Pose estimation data
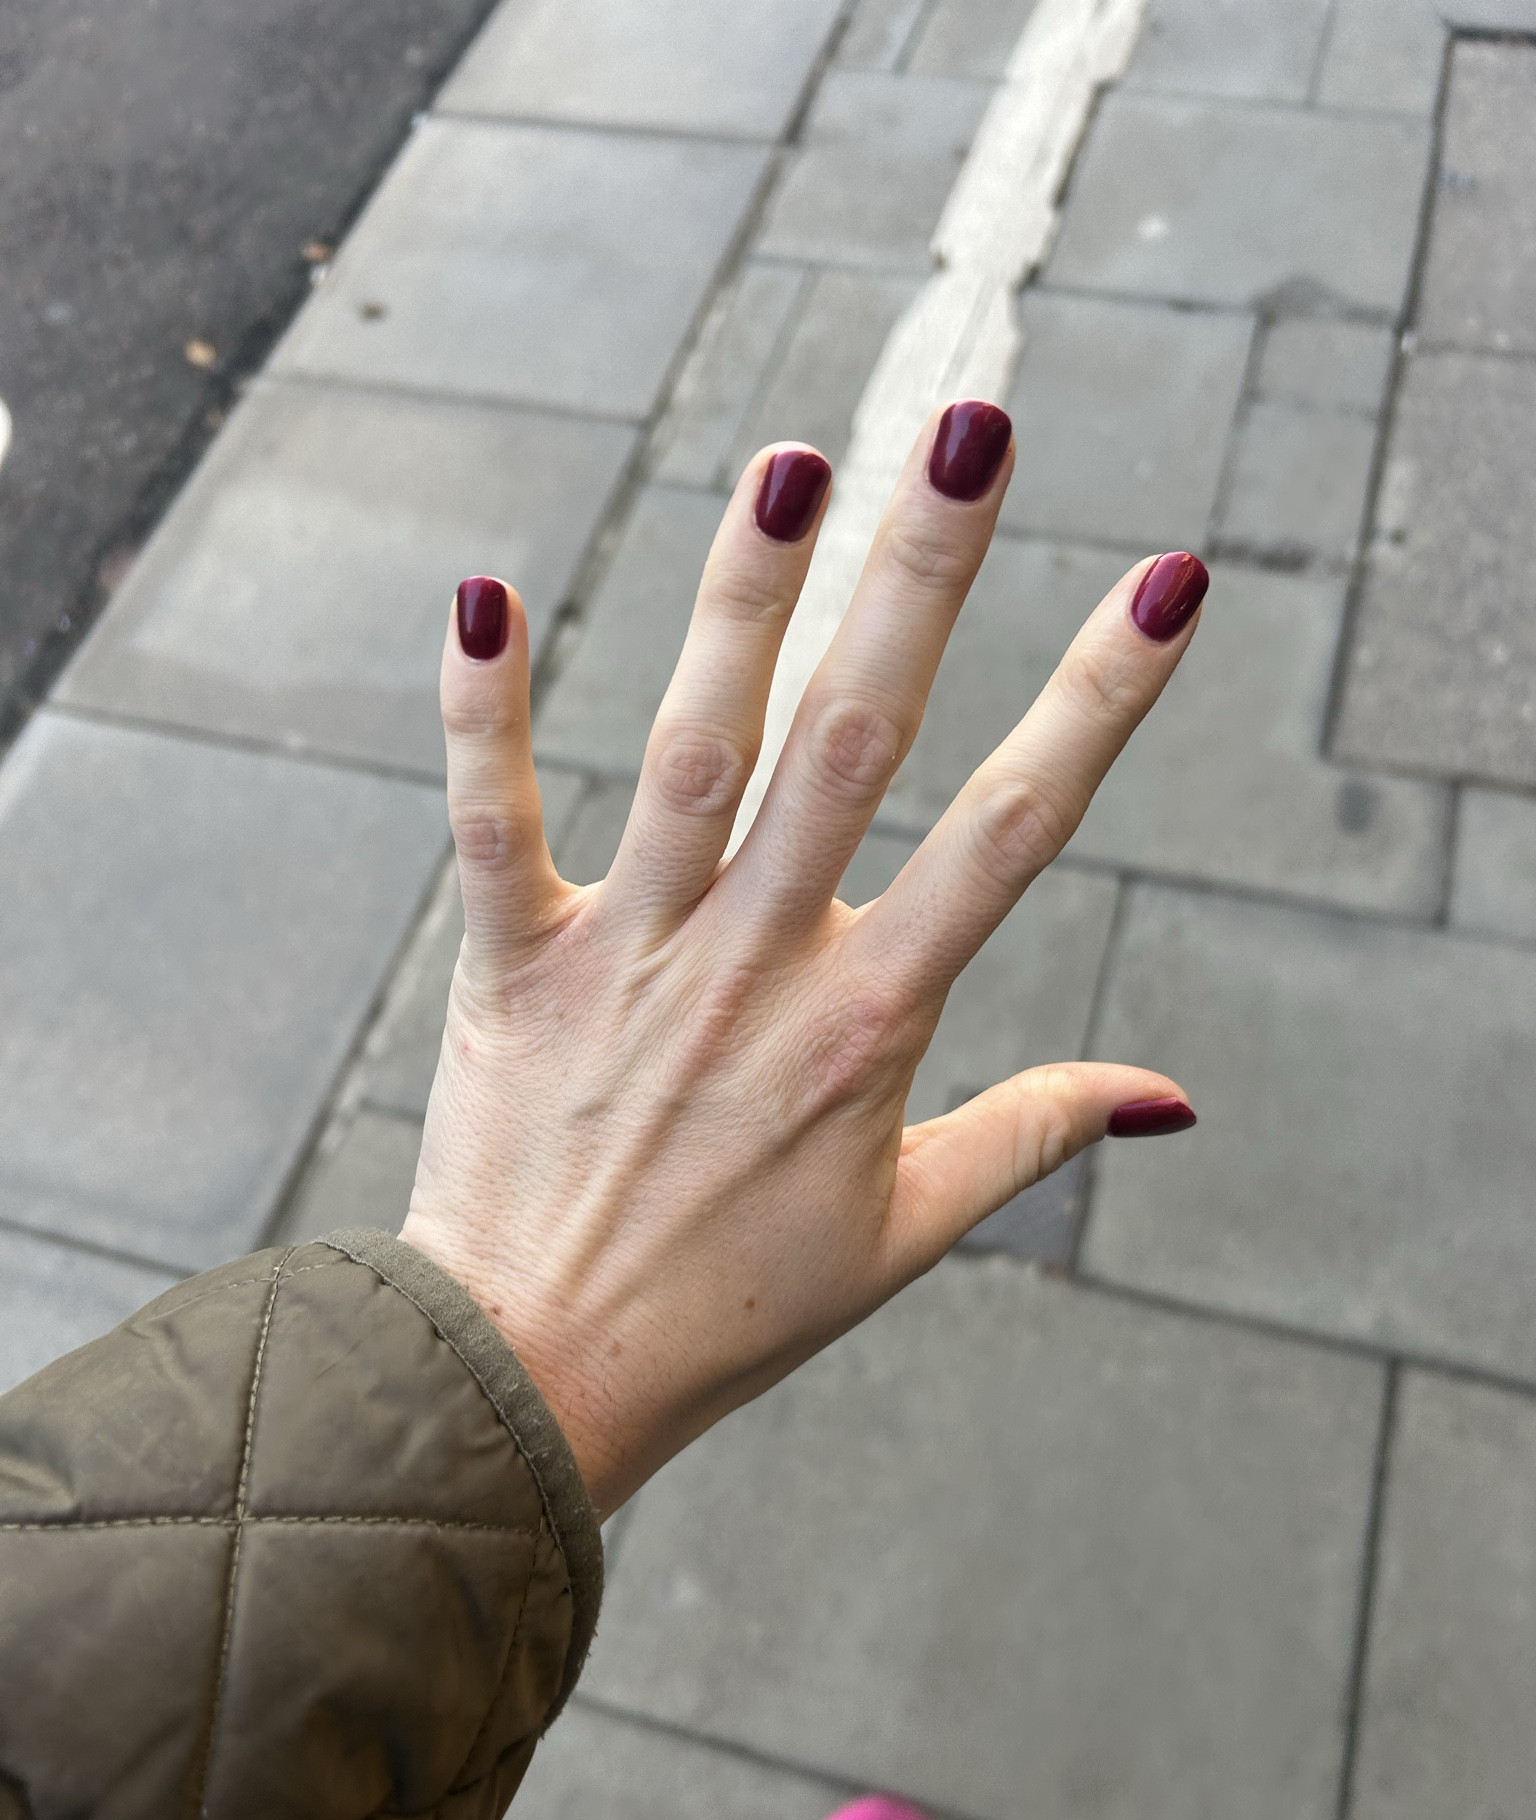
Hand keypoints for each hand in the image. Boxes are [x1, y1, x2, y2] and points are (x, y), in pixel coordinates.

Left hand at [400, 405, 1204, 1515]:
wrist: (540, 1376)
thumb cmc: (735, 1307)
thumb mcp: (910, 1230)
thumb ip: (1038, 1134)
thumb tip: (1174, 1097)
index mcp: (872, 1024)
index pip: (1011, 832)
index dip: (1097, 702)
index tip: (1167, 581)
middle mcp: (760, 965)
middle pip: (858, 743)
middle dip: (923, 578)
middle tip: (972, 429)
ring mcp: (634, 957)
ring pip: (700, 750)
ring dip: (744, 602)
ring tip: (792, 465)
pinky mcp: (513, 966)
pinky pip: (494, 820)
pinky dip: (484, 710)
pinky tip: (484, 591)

==

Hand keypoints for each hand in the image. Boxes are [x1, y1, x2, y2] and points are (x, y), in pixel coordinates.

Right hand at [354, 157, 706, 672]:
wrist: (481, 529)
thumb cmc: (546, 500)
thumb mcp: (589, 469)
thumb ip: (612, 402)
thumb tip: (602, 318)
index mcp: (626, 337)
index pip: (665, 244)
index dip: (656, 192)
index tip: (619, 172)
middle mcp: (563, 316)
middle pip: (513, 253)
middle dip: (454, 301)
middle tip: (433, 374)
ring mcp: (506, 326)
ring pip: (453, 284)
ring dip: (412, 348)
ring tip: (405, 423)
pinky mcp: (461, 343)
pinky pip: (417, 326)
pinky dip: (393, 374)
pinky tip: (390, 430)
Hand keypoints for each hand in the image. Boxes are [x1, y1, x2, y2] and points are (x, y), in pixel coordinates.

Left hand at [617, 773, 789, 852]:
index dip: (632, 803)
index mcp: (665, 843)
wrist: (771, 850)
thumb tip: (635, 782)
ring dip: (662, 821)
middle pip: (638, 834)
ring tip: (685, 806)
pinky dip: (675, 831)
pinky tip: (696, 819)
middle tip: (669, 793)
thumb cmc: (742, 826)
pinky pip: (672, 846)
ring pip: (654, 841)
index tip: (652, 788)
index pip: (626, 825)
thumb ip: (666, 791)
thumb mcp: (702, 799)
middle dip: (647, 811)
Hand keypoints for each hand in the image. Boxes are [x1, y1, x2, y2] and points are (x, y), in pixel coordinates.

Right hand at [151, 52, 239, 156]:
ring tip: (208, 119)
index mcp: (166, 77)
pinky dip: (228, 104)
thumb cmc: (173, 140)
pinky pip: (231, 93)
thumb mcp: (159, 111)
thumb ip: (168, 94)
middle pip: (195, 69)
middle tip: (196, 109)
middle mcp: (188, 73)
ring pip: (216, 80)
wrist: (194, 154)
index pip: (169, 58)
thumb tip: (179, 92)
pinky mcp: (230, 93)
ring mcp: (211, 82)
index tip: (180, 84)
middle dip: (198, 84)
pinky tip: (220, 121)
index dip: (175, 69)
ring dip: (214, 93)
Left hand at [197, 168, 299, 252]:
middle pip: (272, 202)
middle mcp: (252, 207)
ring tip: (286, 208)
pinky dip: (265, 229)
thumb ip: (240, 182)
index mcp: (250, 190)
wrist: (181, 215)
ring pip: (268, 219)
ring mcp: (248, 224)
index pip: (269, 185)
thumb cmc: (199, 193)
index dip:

-- WHAT YOU HAVE TO DO --
In the data above, find each line that uses the string "Left". Copy it.

-- RESULT OF THIS EXERCISE --
Left hand at [400, 405, 1204, 1515]:
Left hand at [617, 773, 789, 852]:
Left hand at [197, 168, 299, 252]:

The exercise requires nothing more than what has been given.